__Goal of the exercise__: Would you retype exactly the lines below, starting with the one that has "pinky dip: (133, 75)" and going on through the one that has "middle mcp: (263, 355)", with no pictures and nothing else?

__Data excerpts__:
--- START ---

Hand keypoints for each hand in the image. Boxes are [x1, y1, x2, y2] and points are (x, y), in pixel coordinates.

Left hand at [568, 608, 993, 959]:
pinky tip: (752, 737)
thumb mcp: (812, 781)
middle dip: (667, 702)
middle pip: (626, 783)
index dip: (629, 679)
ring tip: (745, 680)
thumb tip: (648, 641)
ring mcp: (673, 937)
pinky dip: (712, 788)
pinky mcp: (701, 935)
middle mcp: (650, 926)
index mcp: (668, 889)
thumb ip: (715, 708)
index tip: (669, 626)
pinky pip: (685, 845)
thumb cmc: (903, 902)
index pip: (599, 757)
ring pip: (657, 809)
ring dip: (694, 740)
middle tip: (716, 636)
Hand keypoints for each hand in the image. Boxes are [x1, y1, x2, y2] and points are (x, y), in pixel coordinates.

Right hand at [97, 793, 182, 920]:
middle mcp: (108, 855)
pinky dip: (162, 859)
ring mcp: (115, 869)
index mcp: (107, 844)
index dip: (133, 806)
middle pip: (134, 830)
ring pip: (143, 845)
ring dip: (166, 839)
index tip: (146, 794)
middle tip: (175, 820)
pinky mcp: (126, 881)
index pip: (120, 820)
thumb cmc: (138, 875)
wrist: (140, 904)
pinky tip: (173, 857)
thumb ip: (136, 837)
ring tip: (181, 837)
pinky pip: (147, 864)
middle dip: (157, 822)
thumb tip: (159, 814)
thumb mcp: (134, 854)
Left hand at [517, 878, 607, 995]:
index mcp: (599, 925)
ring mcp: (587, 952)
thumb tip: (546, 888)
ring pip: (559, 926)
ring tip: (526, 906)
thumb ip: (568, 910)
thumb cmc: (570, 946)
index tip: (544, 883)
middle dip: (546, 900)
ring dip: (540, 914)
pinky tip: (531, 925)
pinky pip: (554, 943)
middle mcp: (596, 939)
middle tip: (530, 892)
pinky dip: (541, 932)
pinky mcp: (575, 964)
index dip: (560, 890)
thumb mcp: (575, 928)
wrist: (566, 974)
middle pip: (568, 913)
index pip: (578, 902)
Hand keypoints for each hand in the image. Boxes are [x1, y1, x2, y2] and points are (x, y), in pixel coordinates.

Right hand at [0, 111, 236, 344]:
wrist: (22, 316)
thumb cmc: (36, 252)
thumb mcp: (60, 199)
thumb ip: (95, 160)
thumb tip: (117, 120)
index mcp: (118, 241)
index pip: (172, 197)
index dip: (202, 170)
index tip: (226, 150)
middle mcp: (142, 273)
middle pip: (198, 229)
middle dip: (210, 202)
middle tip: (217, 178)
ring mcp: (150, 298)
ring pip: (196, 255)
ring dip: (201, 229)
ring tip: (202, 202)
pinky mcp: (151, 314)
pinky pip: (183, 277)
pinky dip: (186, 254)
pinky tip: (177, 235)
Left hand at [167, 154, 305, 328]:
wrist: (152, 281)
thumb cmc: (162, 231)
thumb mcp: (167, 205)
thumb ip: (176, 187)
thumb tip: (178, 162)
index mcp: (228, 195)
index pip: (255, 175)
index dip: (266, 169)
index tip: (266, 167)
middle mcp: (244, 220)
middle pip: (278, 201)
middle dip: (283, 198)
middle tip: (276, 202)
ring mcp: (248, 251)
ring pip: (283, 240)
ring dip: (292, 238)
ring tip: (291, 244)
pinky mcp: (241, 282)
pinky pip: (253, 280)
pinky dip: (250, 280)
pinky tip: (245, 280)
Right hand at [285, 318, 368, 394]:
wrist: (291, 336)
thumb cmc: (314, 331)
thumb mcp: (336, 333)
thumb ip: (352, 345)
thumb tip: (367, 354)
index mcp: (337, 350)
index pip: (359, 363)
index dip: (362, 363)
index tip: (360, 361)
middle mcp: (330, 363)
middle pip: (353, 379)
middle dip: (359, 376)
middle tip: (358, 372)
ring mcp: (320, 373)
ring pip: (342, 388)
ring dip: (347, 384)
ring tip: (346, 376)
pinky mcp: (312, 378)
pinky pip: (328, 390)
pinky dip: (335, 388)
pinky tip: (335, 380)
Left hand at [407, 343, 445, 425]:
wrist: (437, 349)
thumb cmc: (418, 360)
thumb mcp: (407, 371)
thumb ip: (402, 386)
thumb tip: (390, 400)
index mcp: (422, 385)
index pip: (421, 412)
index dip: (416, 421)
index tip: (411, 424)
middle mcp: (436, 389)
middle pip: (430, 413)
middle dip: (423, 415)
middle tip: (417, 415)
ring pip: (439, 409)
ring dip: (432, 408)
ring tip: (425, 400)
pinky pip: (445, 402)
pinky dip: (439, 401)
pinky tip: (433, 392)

--- END ---
--- START ---

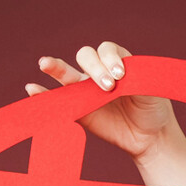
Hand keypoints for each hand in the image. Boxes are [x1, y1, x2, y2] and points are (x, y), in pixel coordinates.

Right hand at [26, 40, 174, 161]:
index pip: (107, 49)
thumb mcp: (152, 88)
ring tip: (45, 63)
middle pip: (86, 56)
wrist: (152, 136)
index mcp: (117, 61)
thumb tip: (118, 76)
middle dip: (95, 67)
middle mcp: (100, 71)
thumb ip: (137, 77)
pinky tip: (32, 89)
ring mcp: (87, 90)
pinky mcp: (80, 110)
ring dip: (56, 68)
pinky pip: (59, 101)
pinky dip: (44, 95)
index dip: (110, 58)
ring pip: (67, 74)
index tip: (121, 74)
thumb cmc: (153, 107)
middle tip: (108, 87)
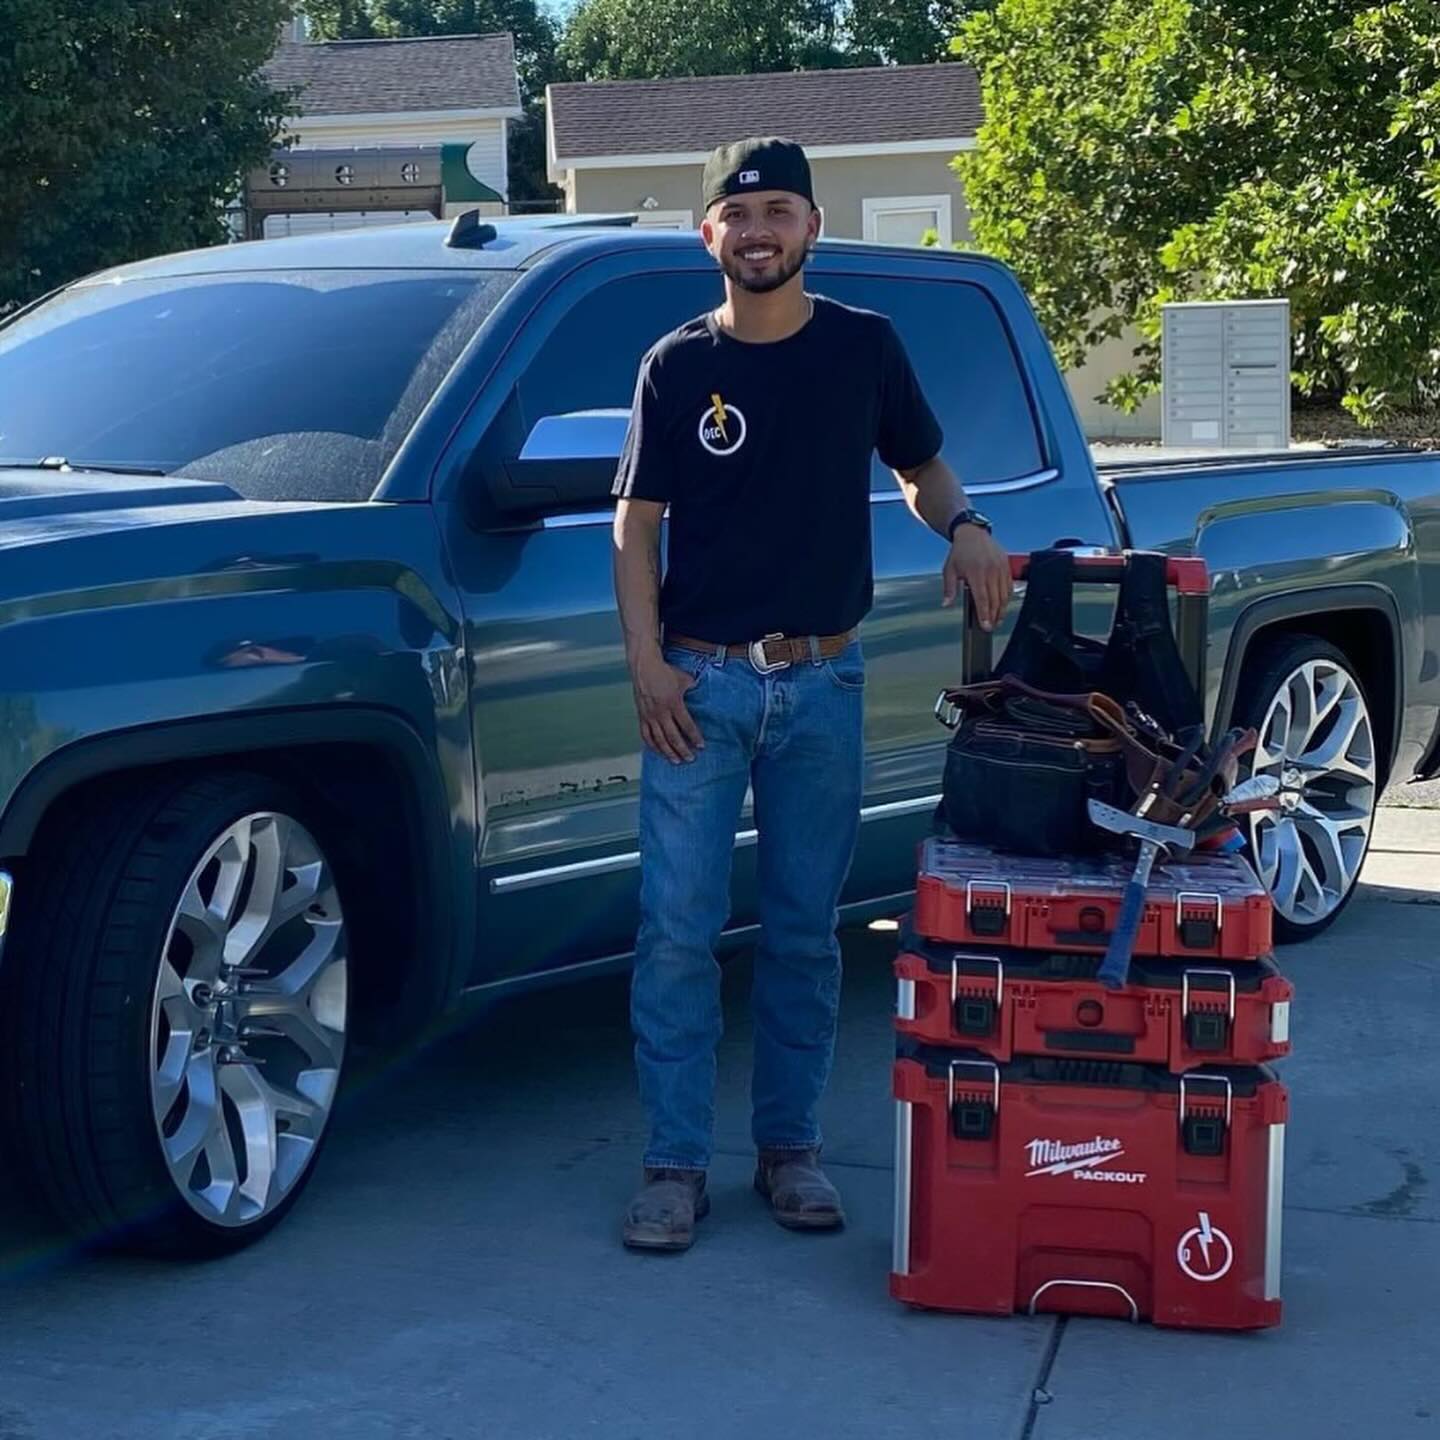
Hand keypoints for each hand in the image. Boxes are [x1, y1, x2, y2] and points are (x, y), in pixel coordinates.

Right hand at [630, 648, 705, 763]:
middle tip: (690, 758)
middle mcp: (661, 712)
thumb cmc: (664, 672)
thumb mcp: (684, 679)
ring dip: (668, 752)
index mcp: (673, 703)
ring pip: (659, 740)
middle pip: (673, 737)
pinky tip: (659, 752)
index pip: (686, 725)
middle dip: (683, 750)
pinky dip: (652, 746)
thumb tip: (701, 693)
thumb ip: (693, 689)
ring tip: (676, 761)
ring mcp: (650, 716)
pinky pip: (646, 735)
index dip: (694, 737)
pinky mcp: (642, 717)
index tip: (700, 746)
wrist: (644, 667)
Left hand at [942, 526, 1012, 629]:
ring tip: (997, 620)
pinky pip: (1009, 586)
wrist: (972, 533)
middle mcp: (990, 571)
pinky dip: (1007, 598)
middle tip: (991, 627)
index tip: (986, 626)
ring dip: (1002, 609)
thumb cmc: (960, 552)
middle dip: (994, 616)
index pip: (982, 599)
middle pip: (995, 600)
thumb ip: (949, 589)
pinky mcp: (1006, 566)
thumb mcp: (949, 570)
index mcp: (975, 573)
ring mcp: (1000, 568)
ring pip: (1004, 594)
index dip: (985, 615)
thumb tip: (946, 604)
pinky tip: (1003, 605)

--- END ---
--- START ---

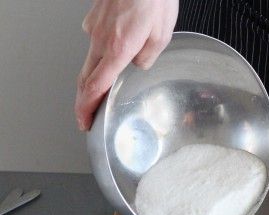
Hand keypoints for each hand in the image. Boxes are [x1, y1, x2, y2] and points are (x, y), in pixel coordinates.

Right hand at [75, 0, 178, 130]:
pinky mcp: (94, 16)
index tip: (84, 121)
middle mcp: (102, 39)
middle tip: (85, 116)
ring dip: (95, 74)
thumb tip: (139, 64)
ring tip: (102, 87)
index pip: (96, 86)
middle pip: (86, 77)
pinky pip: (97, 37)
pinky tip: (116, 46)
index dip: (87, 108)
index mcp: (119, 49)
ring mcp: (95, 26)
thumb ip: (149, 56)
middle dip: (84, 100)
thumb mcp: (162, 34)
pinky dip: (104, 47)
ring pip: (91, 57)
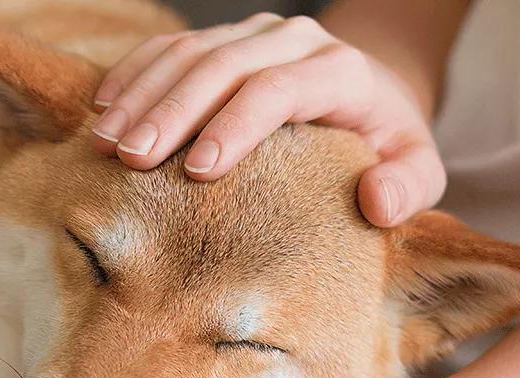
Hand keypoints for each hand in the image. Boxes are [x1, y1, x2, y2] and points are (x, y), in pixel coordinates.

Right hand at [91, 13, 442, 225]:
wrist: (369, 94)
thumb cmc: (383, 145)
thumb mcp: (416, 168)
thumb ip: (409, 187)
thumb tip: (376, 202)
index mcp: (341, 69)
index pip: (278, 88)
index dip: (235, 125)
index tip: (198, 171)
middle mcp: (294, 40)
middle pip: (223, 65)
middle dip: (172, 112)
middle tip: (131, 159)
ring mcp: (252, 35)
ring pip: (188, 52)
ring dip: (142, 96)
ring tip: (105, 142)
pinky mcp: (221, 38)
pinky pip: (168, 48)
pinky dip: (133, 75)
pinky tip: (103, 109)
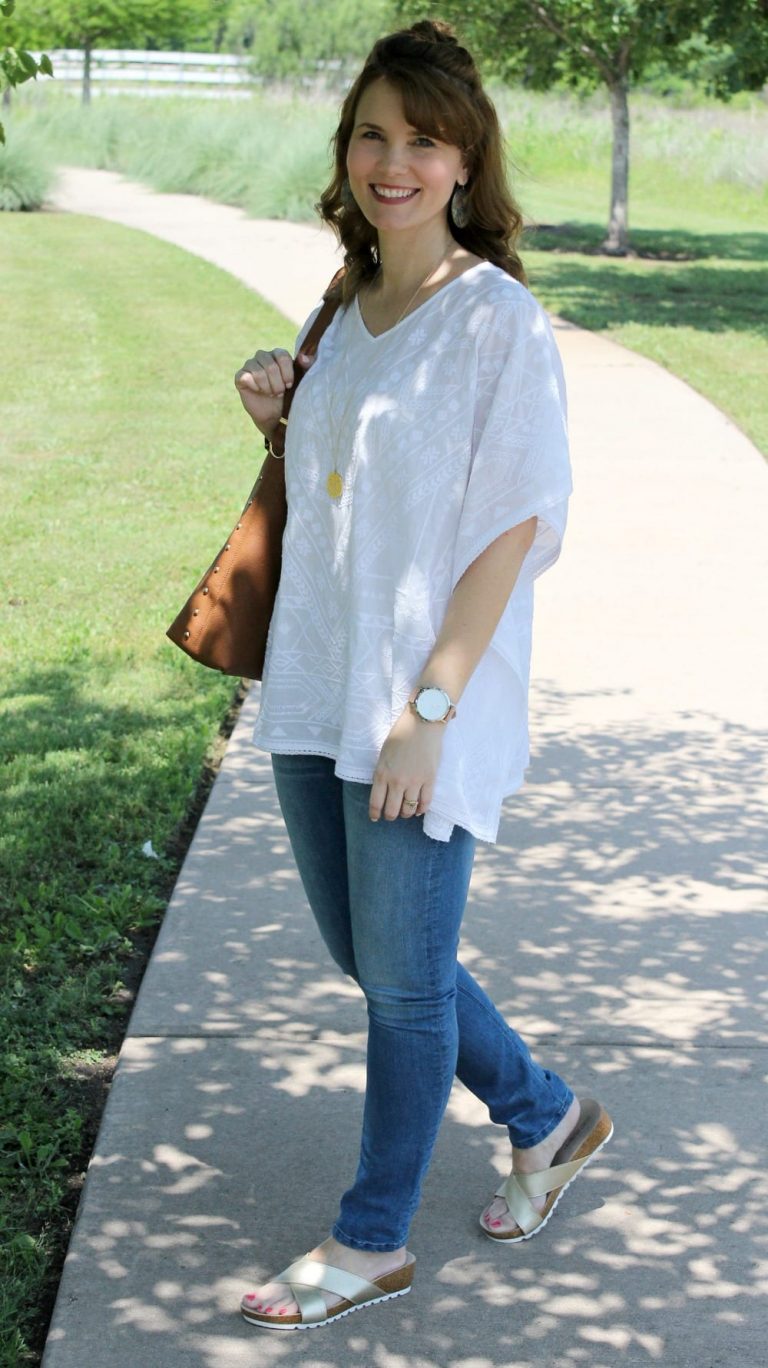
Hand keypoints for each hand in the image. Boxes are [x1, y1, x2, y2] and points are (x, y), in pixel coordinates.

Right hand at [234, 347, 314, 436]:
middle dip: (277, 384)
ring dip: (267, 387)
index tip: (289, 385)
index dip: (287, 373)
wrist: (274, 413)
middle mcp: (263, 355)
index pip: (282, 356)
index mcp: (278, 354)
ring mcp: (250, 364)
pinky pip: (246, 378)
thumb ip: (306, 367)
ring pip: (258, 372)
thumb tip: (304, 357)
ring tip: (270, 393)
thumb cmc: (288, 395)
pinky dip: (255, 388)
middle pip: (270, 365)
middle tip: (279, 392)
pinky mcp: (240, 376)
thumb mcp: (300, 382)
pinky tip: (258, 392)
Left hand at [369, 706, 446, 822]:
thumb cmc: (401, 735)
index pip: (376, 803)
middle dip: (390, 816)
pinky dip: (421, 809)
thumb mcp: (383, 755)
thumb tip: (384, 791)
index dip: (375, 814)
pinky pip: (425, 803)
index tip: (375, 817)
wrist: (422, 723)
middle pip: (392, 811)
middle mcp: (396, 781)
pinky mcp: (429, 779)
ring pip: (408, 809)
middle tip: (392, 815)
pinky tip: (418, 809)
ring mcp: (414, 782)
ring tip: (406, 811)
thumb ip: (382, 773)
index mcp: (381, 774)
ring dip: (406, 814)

--- END ---

__Response__:
pinky dip: (133, 75)
pinky tip: (103, 109)
Hand keypoints for each hand in the image. Boxes are [x1, y1, x2, y2] and points are (x, y), in pixel coordinates.

Right hand at [234, 347, 314, 436]:
middle dip: (277, 384)
ring dip: (267, 387)
index tip: (289, 385)
index dip: (287, 373)
wrist: (274, 413)
middle mcp: (263, 355)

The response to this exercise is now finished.